Apesar destes e de outros textos sobre estes pontos, bem como o registro histórico que mostra que os cristãos primitivos não se empenharam em combates militares, Lutero não desaprovou o uso da espada. Considerava a pessoa que se abstinha do serviço militar como sendo digna duma sentença de morte. Quando os camponeses se revoltaram, ele instou com as autoridades civis a “esfaqueá-los, matá-los e estrangulá-los”. Será que Jesus Cristo faria isso?
Manifestando o mesmo espírito intolerante e violento da igreja católica, Lutero e seus seguidores aprovaram o uso da espada contra os pacíficos anabatistas por sustentarem estes pontos de vista religiosos diferentes dos deles. O associado íntimo de Lutero, Melanchthon, argumentou que até mesmo a ação passiva dos anabatistas, em rejeitar o governo, os juramentos, a propriedade privada e o casamento fora de sua fé era sediciosa, e, por conseguinte, punível com a morte. Por certo, os escritores bíblicos cristãos jamais advogaram que os cristãos matassem qualquer pessoa que rejeitasse um artigo de fé.

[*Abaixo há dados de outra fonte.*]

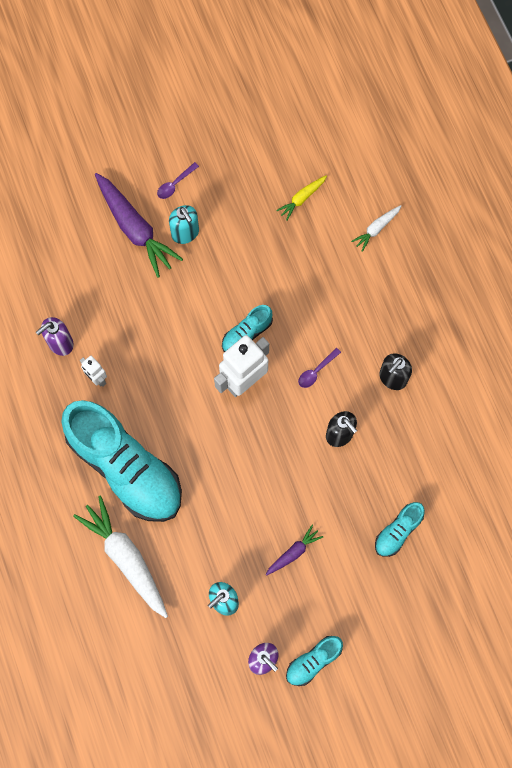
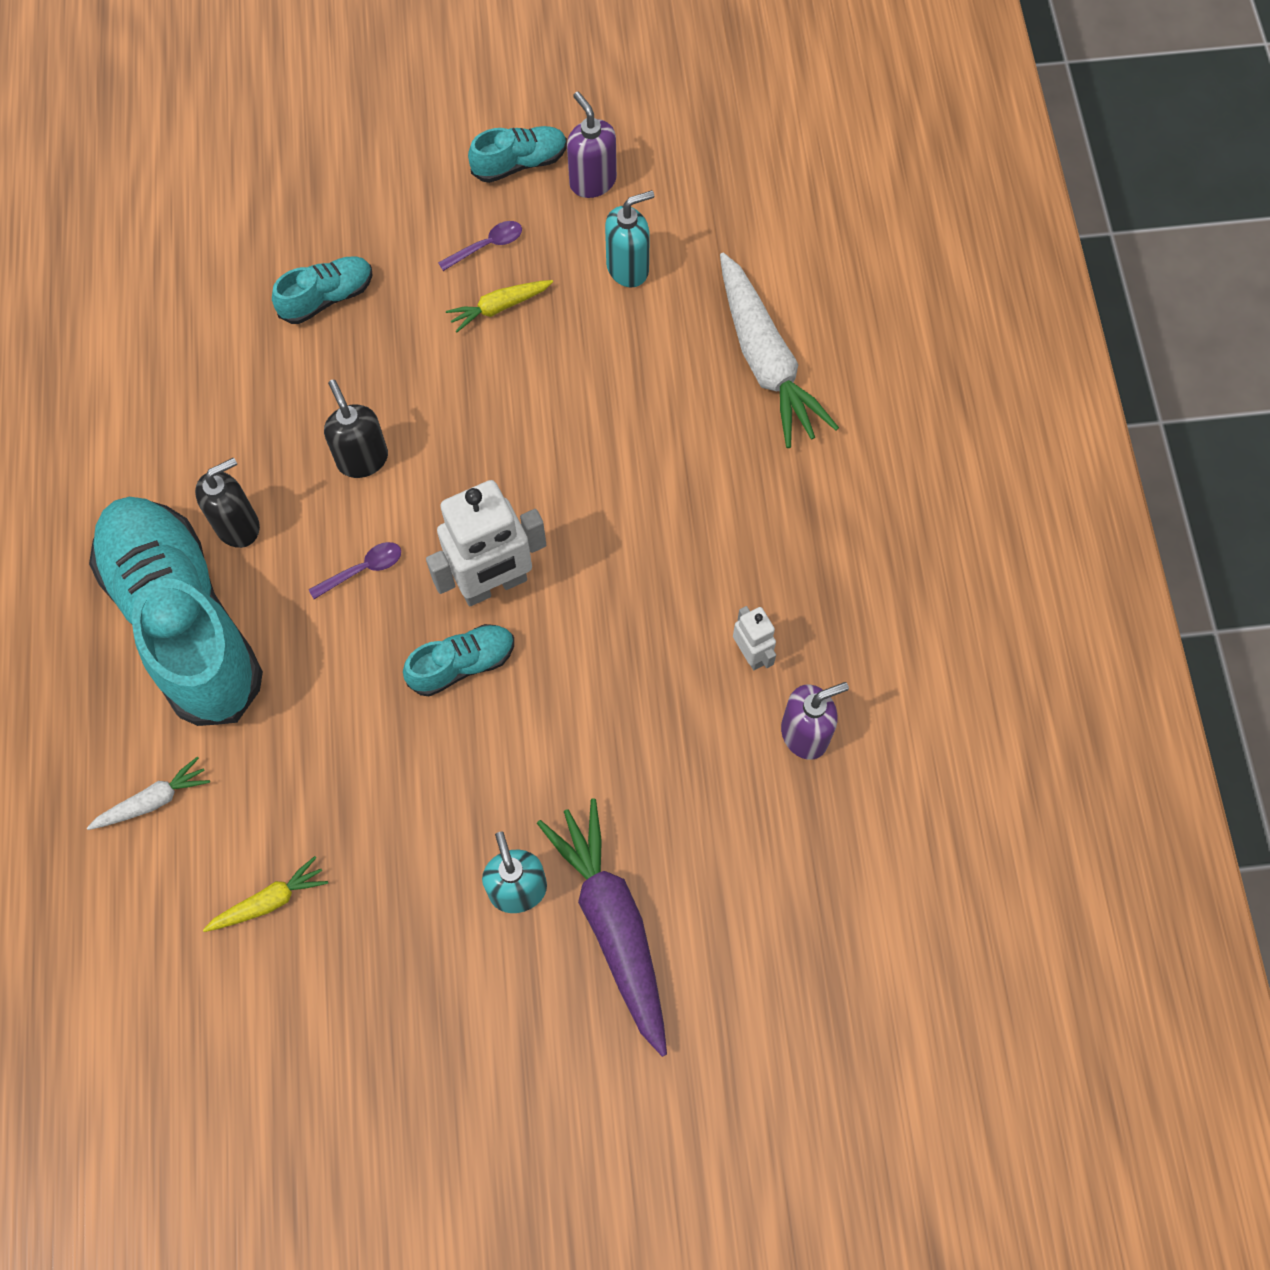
camera: 165 degrees left, 5 degrees down
(125, 467) = (734, 494): turquoise shoe -> turquoise shoe (184, 621)
(175, 184) = (508, 1001): purple spoon -> purple spoon (487, 246)
(293, 552) = (499, 307): purple carrot -> yellow carrot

Desde os dias de Lutero, a igreja luterana tem estado intimamente aliada aos governos políticos do mundo. Quando tais governos ficaram envolvidos numa guerra, os membros desta igreja não hesitaram de tomar a espada para matar os classificados como inimigos políticos por tais poderes, mesmo quando isto significava matar outros luteranos. Isto se tornou especialmente notório na Segunda Guerra Mundial, quando os luteranos alemães, em apoio dos nazistas, combateram outros luteranos em outros países. Quão contrário é isto ao verdadeiro Cristianismo e à declaração de Jesus: “Por meio disso saberão todos que sois meus discípulos; se tiverdes amor entre vós”. (João 13:35) A história deixa claro que os seguidores de Cristo no primeiro século eram buscadores da paz, e não brandidores da espada. — 1 Ped. 3:11.
Pode-se ter pouca dúvida de que Lutero provocou grave abalo na igreja católica. Mas, a igreja luterana é, em realidade, apenas um rebento da igreja católica, e assemelha-se a esta de muitas formas. Embora este rebento instituísse algumas reformas nos ensinos católicos, não se tem provado uma restauração da organização cristã existente antes da grande apostasia que se seguiu à morte dos apóstolos. (Atos 20:29, 30) Assim, as conversações sobre a reunificação da igreja luterana com a igreja católica não devem constituir motivo de surpresa. Há vínculos naturais entre estas duas igrejas e até mesmo Lutero, sem dúvida, aprovaria sua união.